Job ->
Without skipping a line, reproduce the entries exactly.
**** Entries supplied
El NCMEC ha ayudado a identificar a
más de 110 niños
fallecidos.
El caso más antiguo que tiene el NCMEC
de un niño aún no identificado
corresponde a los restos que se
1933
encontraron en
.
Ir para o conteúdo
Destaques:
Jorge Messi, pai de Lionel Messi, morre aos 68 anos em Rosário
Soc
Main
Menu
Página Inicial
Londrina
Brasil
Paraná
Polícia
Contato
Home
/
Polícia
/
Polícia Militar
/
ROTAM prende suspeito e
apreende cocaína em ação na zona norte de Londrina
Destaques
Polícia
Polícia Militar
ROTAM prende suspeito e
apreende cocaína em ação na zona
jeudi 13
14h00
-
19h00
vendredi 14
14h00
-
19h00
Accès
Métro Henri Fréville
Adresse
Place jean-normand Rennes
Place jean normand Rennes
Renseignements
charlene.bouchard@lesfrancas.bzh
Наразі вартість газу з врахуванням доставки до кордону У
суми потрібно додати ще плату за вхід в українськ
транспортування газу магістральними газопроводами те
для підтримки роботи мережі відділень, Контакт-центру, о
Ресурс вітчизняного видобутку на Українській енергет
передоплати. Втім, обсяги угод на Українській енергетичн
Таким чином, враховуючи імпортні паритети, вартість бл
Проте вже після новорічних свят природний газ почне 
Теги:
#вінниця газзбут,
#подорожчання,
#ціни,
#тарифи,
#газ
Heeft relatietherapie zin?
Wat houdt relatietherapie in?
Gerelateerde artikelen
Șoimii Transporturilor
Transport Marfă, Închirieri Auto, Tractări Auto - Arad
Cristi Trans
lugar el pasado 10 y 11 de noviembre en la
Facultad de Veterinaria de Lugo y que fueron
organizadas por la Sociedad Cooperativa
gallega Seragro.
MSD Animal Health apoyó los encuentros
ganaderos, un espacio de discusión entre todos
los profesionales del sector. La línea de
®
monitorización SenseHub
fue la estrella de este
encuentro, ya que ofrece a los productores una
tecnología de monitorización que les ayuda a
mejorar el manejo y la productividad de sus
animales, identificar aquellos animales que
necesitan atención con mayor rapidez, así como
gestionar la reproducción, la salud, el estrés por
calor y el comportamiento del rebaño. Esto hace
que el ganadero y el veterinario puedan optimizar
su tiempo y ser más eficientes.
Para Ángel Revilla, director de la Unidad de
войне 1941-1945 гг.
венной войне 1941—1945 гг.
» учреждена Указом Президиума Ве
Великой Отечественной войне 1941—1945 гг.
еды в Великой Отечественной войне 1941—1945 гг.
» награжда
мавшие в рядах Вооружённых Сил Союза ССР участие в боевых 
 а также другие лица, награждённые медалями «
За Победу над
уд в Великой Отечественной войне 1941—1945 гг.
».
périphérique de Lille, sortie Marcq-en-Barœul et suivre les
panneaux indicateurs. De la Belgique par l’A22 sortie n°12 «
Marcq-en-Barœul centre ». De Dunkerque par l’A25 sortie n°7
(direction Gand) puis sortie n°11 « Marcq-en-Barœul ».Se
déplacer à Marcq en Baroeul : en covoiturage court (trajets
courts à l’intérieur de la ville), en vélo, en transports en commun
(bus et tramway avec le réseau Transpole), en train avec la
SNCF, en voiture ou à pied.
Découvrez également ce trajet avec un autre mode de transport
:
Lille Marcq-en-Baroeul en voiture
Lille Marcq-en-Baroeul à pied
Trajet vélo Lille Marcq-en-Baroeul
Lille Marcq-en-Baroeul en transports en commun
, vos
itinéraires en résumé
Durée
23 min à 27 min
********
Solution to the problem ->
El NCMEC ha ayudado a identificar a
más de 110 niños
fallecidos.
El caso más antiguo que tiene el NCMEC
de un niño aún no identificado
corresponde a los restos que se
1933
encontraron en
.
Ir para o conteúdo
Destaques:
Jorge Messi, pai de Lionel Messi, morre aos 68 anos em Rosário
Soc
Main
Menu
Página Inicial
Londrina
Brasil
Paraná
Polícia
Contato
Home
/
Polícia
/
Polícia Militar
/
ROTAM prende suspeito e
apreende cocaína em ação na zona norte de Londrina
Destaques
Polícia
Polícia Militar
ROTAM prende suspeito e
apreende cocaína em ação na zona
jeudi 13
14h00
-
19h00
vendredi 14
14h00
-
19h00
Accès
Métro Henri Fréville
Adresse
Place jean-normand Rennes
Place jean normand Rennes
Renseignements
charlene.bouchard@lesfrancas.bzh
Наразі вартість газу з врахуванням доставки до кордону У
суми потрібно додати ще плату за вхід в українськ
транспортування газу магістральними газопроводами те
для підтримки роботи мережі відділень, Контакт-центру, о
Ресурс вітчизняного видобутку на Українській енергет
передоплати. Втім, обсяги угод на Українській енергетичн
Таким чином, враховуючи імпортні паритети, вартість бл
Проте вже після новорічних свят природний газ почне 
Теги:
#вінниця газзбут,
#подорожчання,
#ціни,
#тарифи,
#газ
Heeft relatietherapie zin?
Wat houdt relatietherapie in?
Gerelateerde artikelen
Șoimii Transporturilor
Transport Marfă, Închirieri Auto, Tractări Auto - Arad
Cristi Trans
lugar el pasado 10 y 11 de noviembre en la
Facultad de Veterinaria de Lugo y que fueron
organizadas por la Sociedad Cooperativa
gallega Seragro.
MSD Animal Health apoyó los encuentros
ganaderos, un espacio de discusión entre todos
los profesionales del sector. La línea de
®
monitorización SenseHub
fue la estrella de este
encuentro, ya que ofrece a los productores una
tecnología de monitorización que les ayuda a
mejorar el manejo y la productividad de sus
animales, identificar aquellos animales que
necesitan atención con mayor rapidez, así como
gestionar la reproducción, la salud, el estrés por
calor y el comportamiento del rebaño. Esto hace
que el ganadero y el veterinario puedan optimizar
su tiempo y ser más eficientes.
Para Ángel Revilla, director de la Unidad de
войне 1941-1945 гг.
венной войне 1941—1945 гг.
» учреждена Указом Президиума Ве
Великой Отечественной войне 1941—1945 гг.
еды в Великой Отечественной войне 1941—1945 гг.
» награжда
мавшие в рядах Вооружённых Сил Союза ССР участие в боевых 
 а также другие лица, награждённые медалями «
За Победу над
уд в Великой Отечественной войне 1941—1945 гг.
».
périphérique de Lille, sortie Marcq-en-Barœul et suivre les
panneaux indicateurs. De la Belgique par l’A22 sortie n°12 «
Marcq-en-Barœul centre ». De Dunkerque par l’A25 sortie n°7
(direction Gand) puis sortie n°11 « Marcq-en-Barœul ».Se
déplacer à Marcq en Baroeul : en covoiturage court (trajets
courts à l’intérieur de la ville), en vélo, en transports en commun
(bus et tramway avec le réseau Transpole), en train avec la
SNCF, en voiture ou à pied.
Découvrez également ce trajet avec un autre mode de transport
:
Lille Marcq-en-Baroeul en voiture
Lille Marcq-en-Baroeul à pied
Trajet vélo Lille Marcq-en-Baroeul
Lille Marcq-en-Baroeul en transports en commun
, vos
itinéraires en résumé
Durée
23 min à 27 min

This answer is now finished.